(Problem requirements): The entries must be repeated verbatim, and their images left out.

*** Extracted information ***

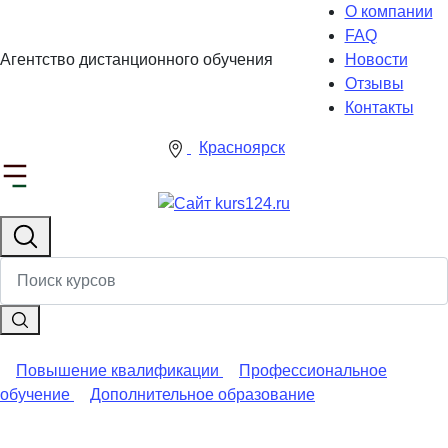
О компании
FAQ
Агентство дистанционного обучения
Новости
Отзывы
Контакты
Красноярск
Повышение квалификации
Профессиональное
обучение
Дополнительное образование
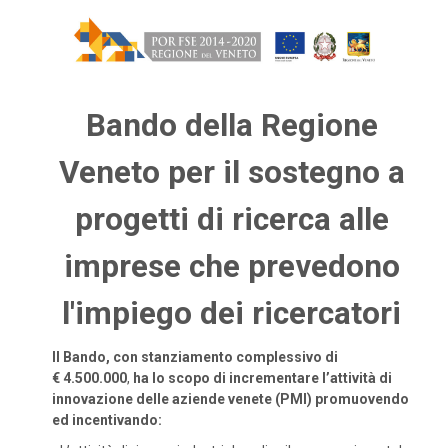
Bando della Regione
Veneto per il sostegno a
progetti di ricerca alle
imprese che prevedono
l'impiego dei ricercatori
Il Bando, con stanziamento complessivo di
€ 4.500.000
,
ha lo scopo di incrementare l’attività di
innovazione delle aziende venete (PMI) promuovendo
ed incentivando:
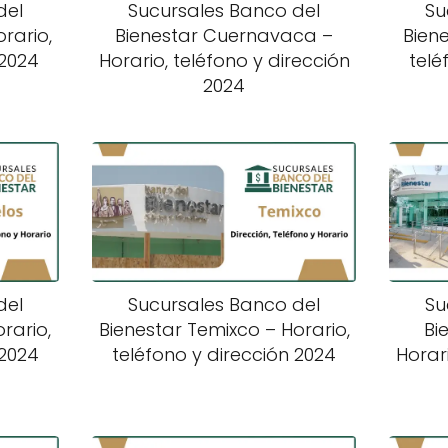
del
Sucursales Banco del
Su
rario,
Bienestar Cuernavaca –
Biene
 2024
Horario, teléfono y dirección
telé
2024
del
Sucursales Banco del
Su
rario,
Bienestar Temixco – Horario,
Bi
 2024
teléfono y dirección 2024
Horari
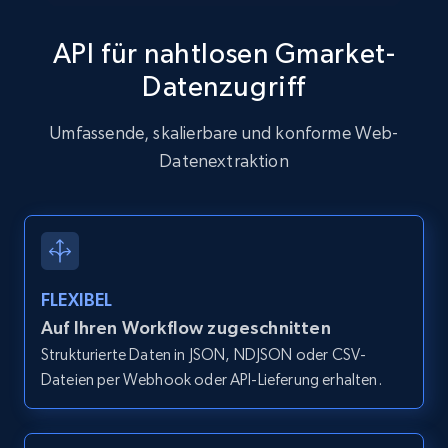
API für nahtlosen Gmarket-
Datenzugriff
Zillow properties listing information
Zpid, City, State, HomeStatus, Address,
Umfassende, skalierbare und konforme Web-
IsListingClaimedByCurrentSignedInUser,
Datenextraktion
IsCurrentSignedInAgentResponsible, Bedrooms,
and more.
12K+
1.3K+
Gratis testen
FLEXIBEL
Auf Ihren Workflow zugeschnitten
Zillow properties listing information -
Strukturierte Daten in JSON, NDJSON oder CSV-
Discover by custom filters - location, home
Dateien per Webhook oder API-Lieferung erhalten.
type and status
Zpid, City, State, HomeStatus, Address,
IsListingClaimedByCurrentSignedInUser,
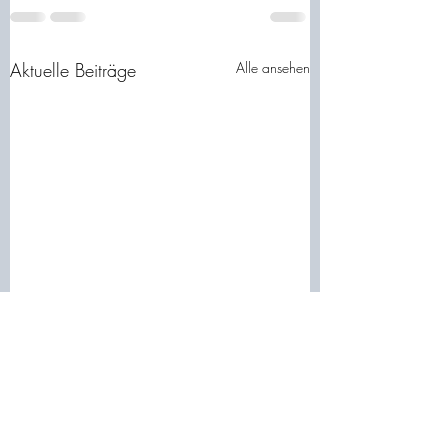
Aktuelle Beiträge
Alle ansehen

*** End of Extracted information ***

(Output):
О компании
FAQ
Агентство дистанционного обучения
Новости
Отзывы
Контакты
Красноярск
Повышение квалификации
Профессиональное
обучение
Дополнительное образование
Bando della Regione
Veneto per il sostegno a
progetti di ricerca alle
imprese che prevedono
l'impiego dei ricercatori
Il Bando, con stanziamento complessivo di
€ 4.500.000
,
ha lo scopo di incrementare l’attività di
innovazione delle aziende venete (PMI) promuovendo
ed incentivando:
del
Sucursales Banco del
Su
rario,
Bienestar Cuernavaca –
Biene
 2024
Horario, teléfono y dirección
telé
2024
del
Sucursales Banco del
Su
rario,
Bienestar Temixco – Horario,
Bi
 2024
teléfono y dirección 2024
Horari
API für nahtlosen Gmarket-
Datenzugriff
Zillow properties listing information
Zpid, City, State, HomeStatus, Address,
Umfassende, skalierbare und konforme Web-
IsListingClaimedByCurrentSignedInUser,
Datenextraktion
IsCurrentSignedInAgentResponsible, Bedrooms,
and more.
12K+
1.3K+
Gratis testen
FLEXIBEL
Auf Ihren Workflow zugeschnitten
Zillow properties listing information -
Strukturierte Daten in JSON, NDJSON oder CSV-
Discover by custom filters - location, home
Dateien per Webhook oder API-Lieferung erhalten.
type and status
Zpid, City, State, HomeStatus, Address,
IsListingClaimedByCurrentSignedInUser,
Aktuelle Beiträge
Alle ansehen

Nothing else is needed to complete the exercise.